14. A seal assembly according to claim 12 wherein each dirt lip where it contacts the sealing surface is oblique to the sealing surface and inclined away from the labyrinth so that an increase in pressure of sufficient magnitude in the region of the labyrinth will cause at least the first dirt lip to separate from the sealing surface and vent the region by the labyrinth.

15. A seal assembly according to claim 14 wherein the two dirt lips form part of a flexible seal element which is bonded to the seal case and has a groove located between the two lips, with the groove opening toward the radial portion of the shield.

16. A seal according to claim 13 wherein the first lip has a groove which is presented outwardly away from axial portion of the shield, and the seal further includes a garter spring which is located in the groove of the first lip and urges the first lip against the sealing surface.

17. A seal assembly according to claim 16 wherein labyrinth also forms part of the seal element.

18. A seal assembly according to claim 13 wherein the labyrinth has a circumferentially extending face which is presented toward the sealing surface along the axial portion of the shield and an end face which is located at a substantial angle with respect to the circumferentially extending face, there being an edge where the two faces meet, the labyrinth further having pumping cavities which open out of the circumferentially extending face and the end face and interrupt the edge between the two faces, each pumping cavity having side faces which are oblique to the direction of relative rotation between the shield and seal and are larger at the end face than remote from it so that grease which enters the cavity is impelled generally out of it away from the first dirt lip.
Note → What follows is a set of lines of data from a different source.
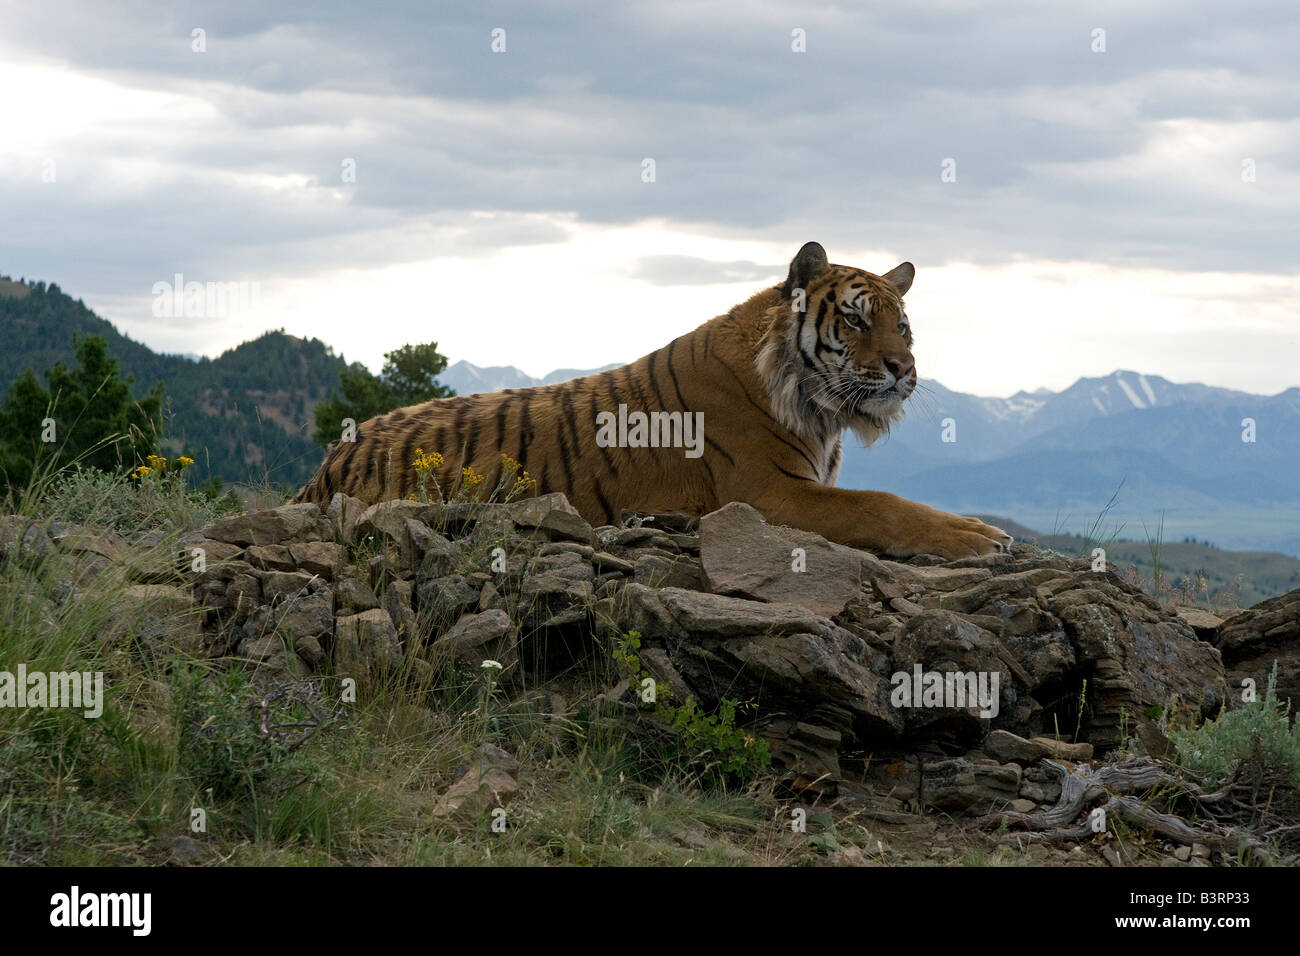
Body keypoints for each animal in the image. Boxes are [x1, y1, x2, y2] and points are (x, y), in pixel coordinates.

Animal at [297, 239, 1013, 564]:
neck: (818, 409)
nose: (904, 369)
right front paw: (980, 535)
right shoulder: (771, 494)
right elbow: (882, 505)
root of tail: (329, 461)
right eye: (859, 320)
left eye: (905, 327)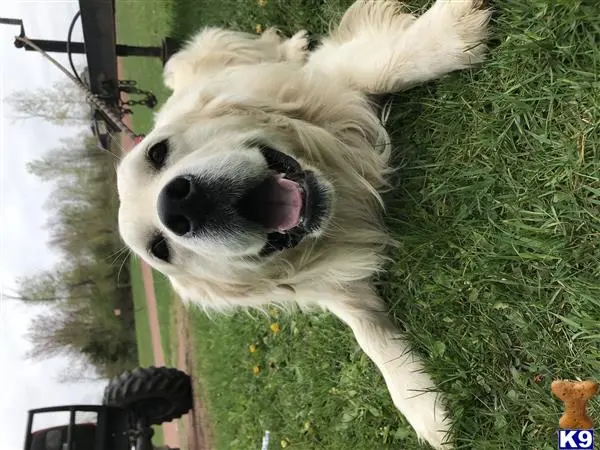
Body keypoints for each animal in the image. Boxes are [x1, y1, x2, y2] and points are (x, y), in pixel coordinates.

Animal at [118, 1, 492, 448]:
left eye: (157, 152)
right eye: (160, 248)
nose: (180, 206)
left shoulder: (317, 86)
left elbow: (380, 64)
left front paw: (449, 33)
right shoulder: (332, 277)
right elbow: (369, 336)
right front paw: (425, 404)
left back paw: (290, 46)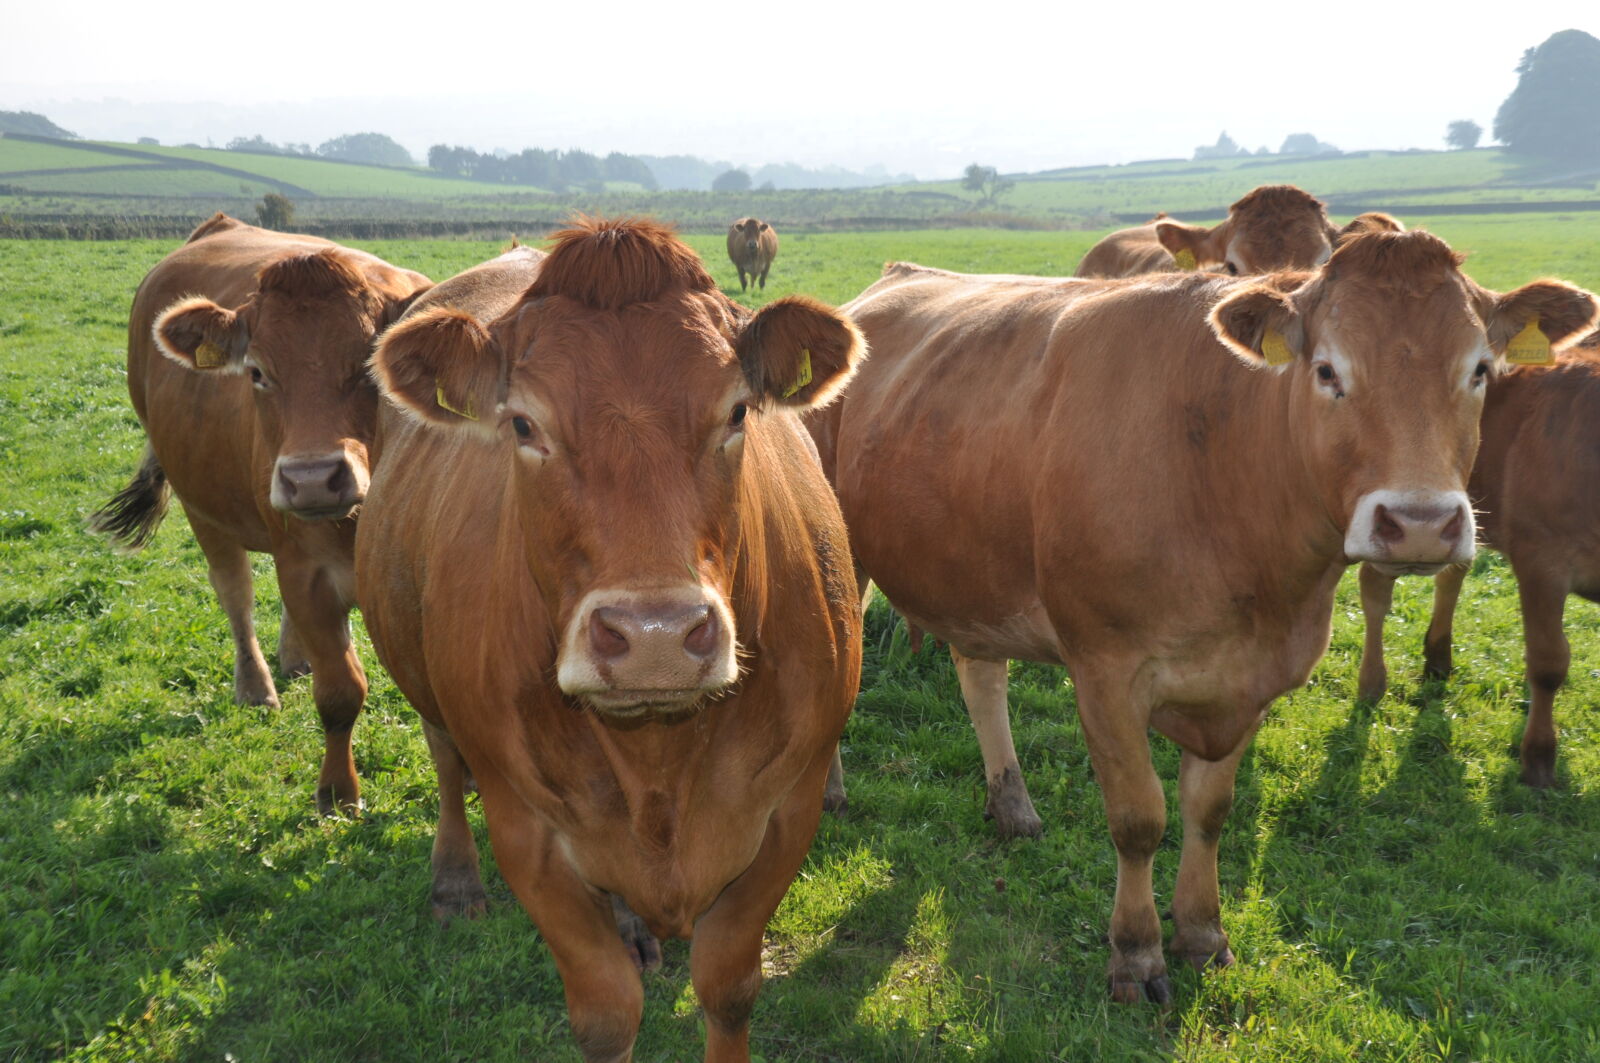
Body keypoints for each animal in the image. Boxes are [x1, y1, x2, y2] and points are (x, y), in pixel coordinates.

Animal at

19. A seal assembly according to claim 13 wherein the shield further has a curl which is spaced from the radially directed portion and is directed radially outwardly from its axially directed portion, the labyrinth and the two lips of the seal being located between the radially directed portion and the curl of the shield so that the seal is captured on the shield.

20. A seal assembly according to-claim 13 wherein the seal includes a sealing element which is formed from a flexible material that is bonded to the seal case, and the labyrinth and the two dirt lips constitute part of the sealing element.